Roundabout (Circuition)
Project Description
Roundabout (Circuition) continues my focus on bringing to light the underlying socio-cultural and environmental questions present when considering human entanglement with botanical biodiversity, and more specifically, the role of agrobiodiversity in viticulture. Created in collaboration with Dr. Allison Miller and the Missouri Botanical Garden, Roundabout (Circuition) is inspired by the story of human/environmental entanglement, cycles and and exchange surrounding the phylloxera blight. A two-channel video projection explores the visual poetics of the bond between wild & domestic grapevine root & scion. One video, a stop motion animation created from hundreds of digitally collaged frames of wild and domesticated grapevines, cycles through flourishing, decay and regeneration of stems and leaves. The second video presents a digital composite of three CT scans of the unseen, internal and external details of diverse indigenous American grapevine roots.
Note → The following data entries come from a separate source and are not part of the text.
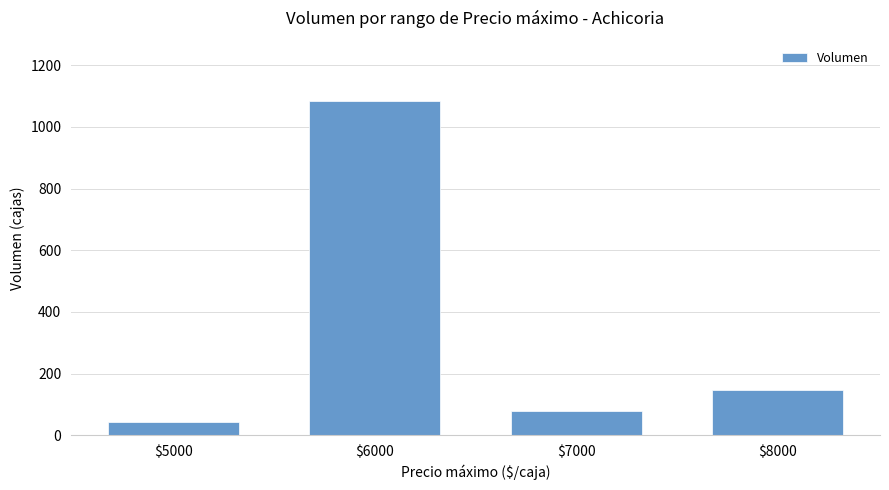

Rank the categories by value from lowest to highest.

$5000, $7000, $8000, $6000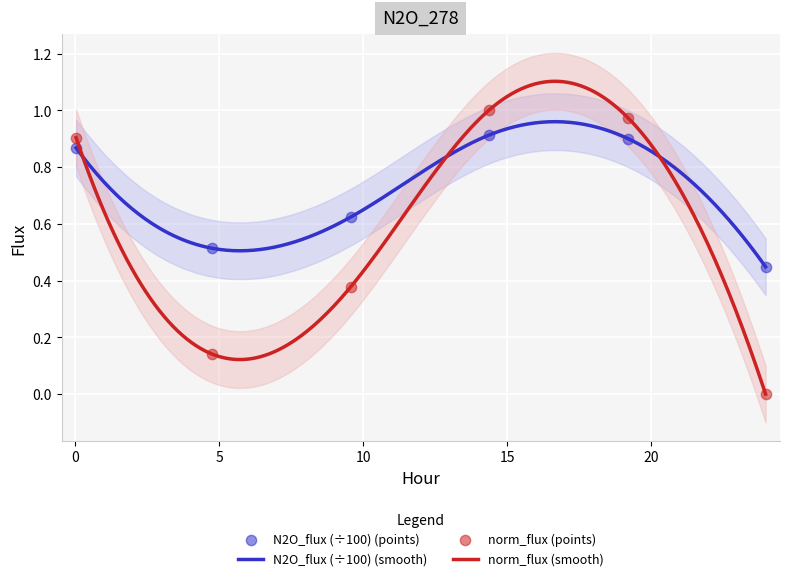

At how many categories does at least one series exceed 0?

6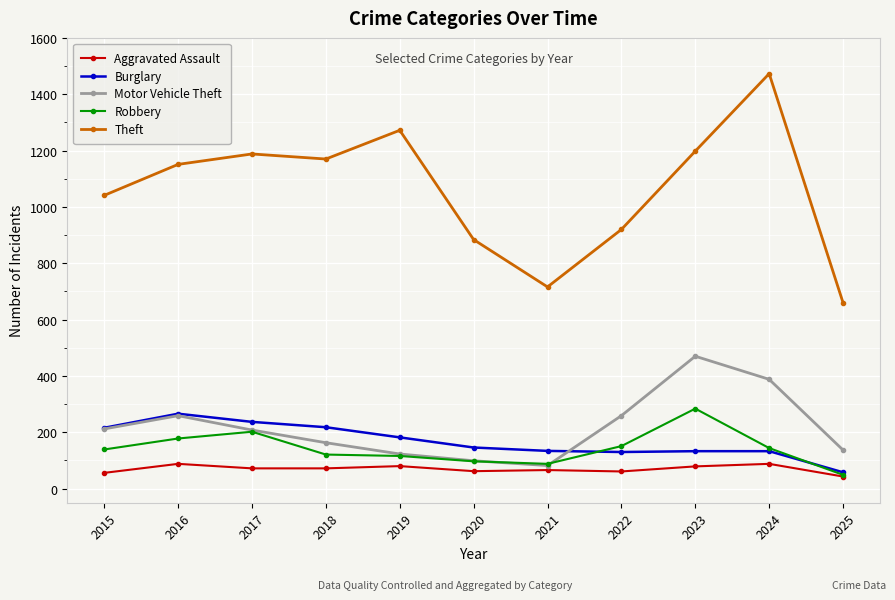

What is the difference between the maximum and second lowest values in the Motor Vehicle Theft series?

371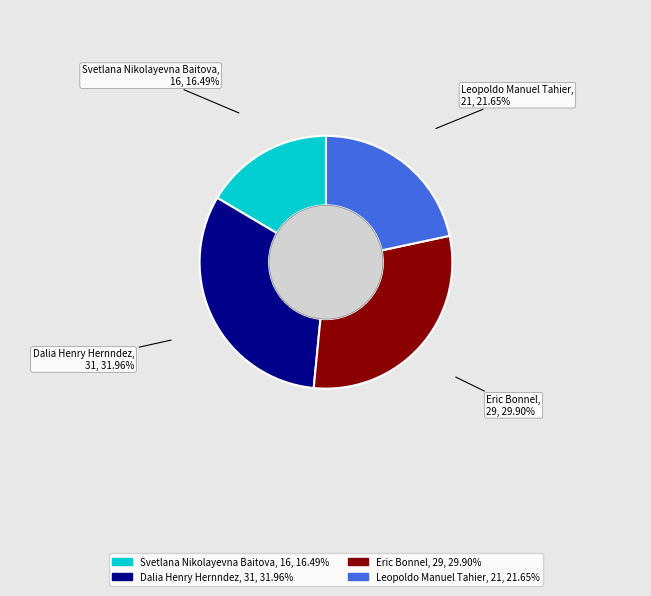

What is the ratio of the value at Eric Bonnel to the value at Svetlana Nikolayevna Baitova?

1.8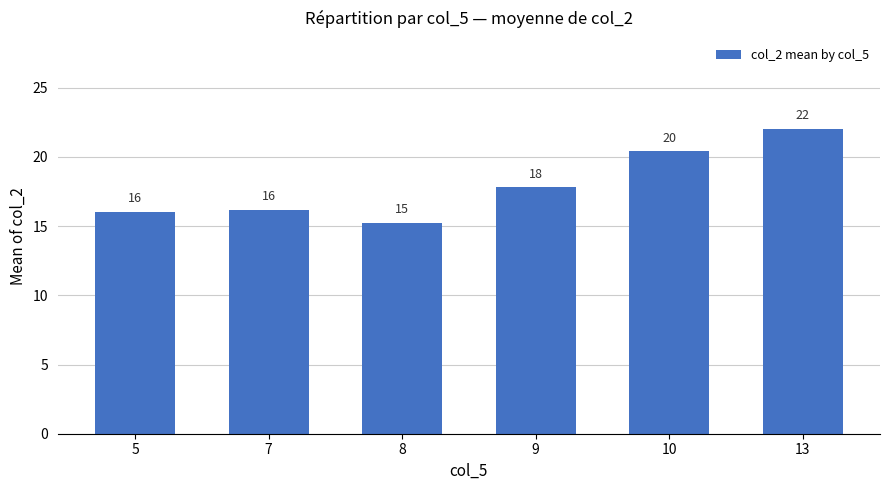

Does the chart contain stacked bars?

No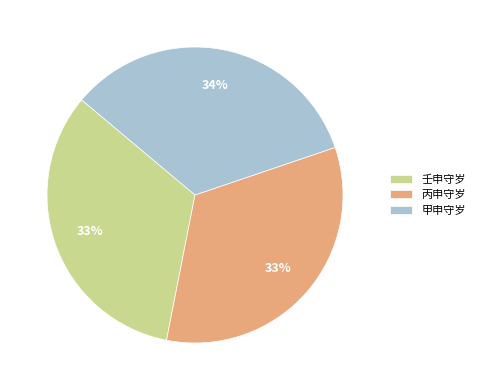

What is the ratio of the value at 壬申守岁 to the value at 丙申守岁?

1.0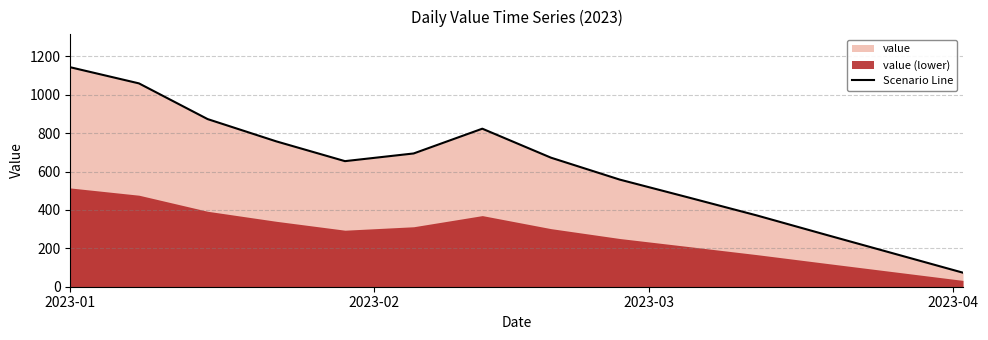

Is it true that the value at 2023-01 is 1143?

True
Accompanying the videos are six panels that present highly magnified scanning electron microscope images of phylloxera galls. Printed on metal panels, these lustrous sepia toned photographs make reference to the mid-19thCentury, a time when photography was invented and the phylloxera blight occurred.
Project Background
The history of the insect pest grape phylloxera and its destruction of European vineyards has its roots in the Columbian Exchange, when the newly formed link between the eastern and western hemispheres led to an explosive interchange of plants, animals, culture, human populations, technology, diseases, and ideas in the 15th and 16th centuries. In an effort to improve crops, agricultural plants and their wild relatives were often removed from the specific location in which they had evolved and adapted, and were transplanted into a new ecosystem.
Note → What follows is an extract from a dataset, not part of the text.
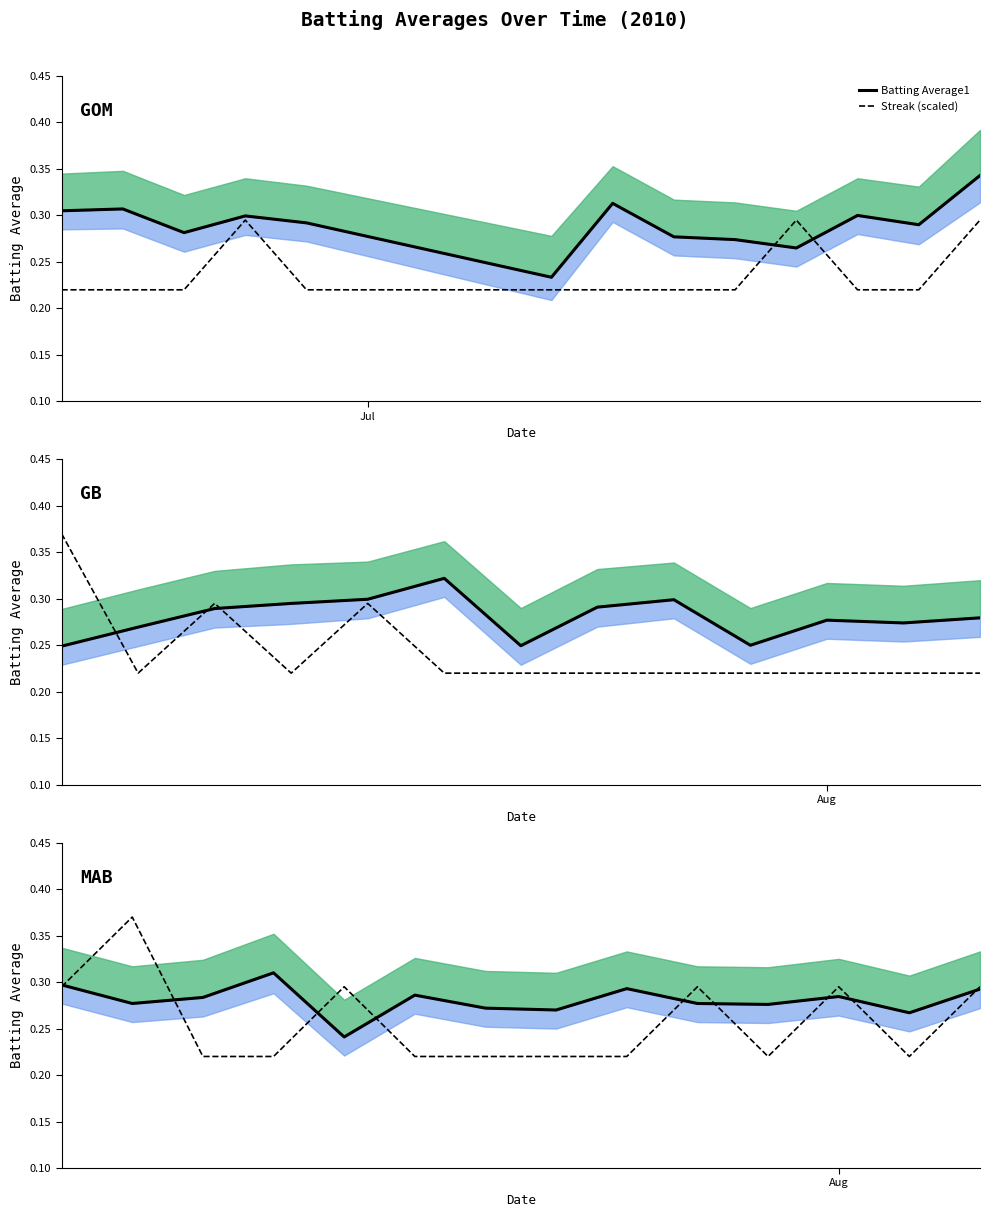

True or false: Batting Average1 has more than 2 interior local peaks.

True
Although grapevines were part of the earliest interchanges between east and west, there is evidence to suggest that the accidental introduction of the phylloxera organism to Europe from American vines did not occur until the mid-19thCentury, when the speed of travel increased with the development of steamships, allowing the insect stowaways to survive.
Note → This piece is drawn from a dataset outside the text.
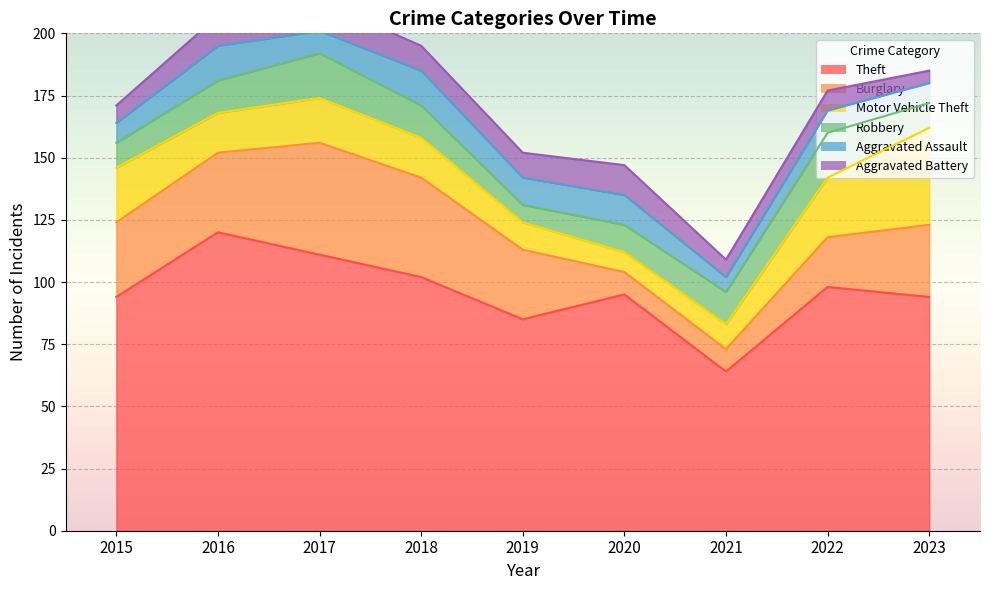

What is the greatest value displayed?

120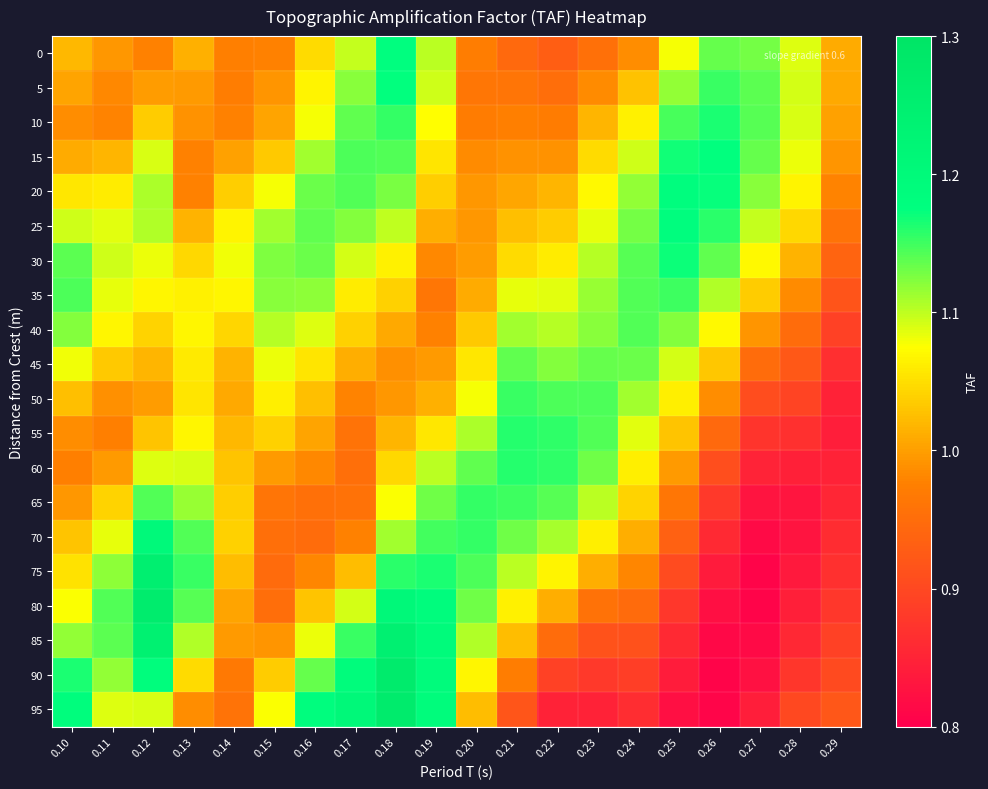

What is the spread (max minus min) of values at 0.17?

0.3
The remedy for the infestation and the related blight was to graft domesticated European grapevines onto wild American phylloxera-resistant rootstock. These new plants (part wild/part domestic) were hybrid entities, expressing characteristics derived from both the scion and the rootstock. These plants reconstituted the French vineyards and grafting continues to be standard practice in the present era.
Details about the collaboration
I am very grateful to the many people and institutions that collaborated on this project. I would like to extend my thanks to Dr. Allison Miller and the Miller Perennial Plant Biodiversity and Evolution research lab (University of St. Louis and the Donald Danforth Plant Science Center) for generously sharing research into native grapevine biodiversity and loaning native root specimens for imaging; Keith E. Duncan, manager of the X-ray imaging facility and research scientist in Chris Topp's lab at the Donald Danforth Plant Science Center, for making the CT scans of the rootstock used in the video, Roundabout (Circuition) no.2; Laura L. Klein, Ph.D, Head Curator, Director of Herbal Research, LeafWorks Inc. for help with grapevine identification; the University of North Texas College of Visual Arts and Design for their small grant support for equipment use; Dr. David Jaeger and Saul Sepulveda at the UNT Materials Research Facility for their scanning electron microscope expertise; and Dr. Alex Roach, Director of Modified Atmospheres, Australia, for supplying phylloxera specimens. Last but not least, heartfelt thanks to Nezka Pfeifer, Museum Curator at the Stephen and Peter Sachs Museum at the Missouri Botanical Garden for inviting me to participate in Grafting the Grape and for facilitating this in-depth collaborative project.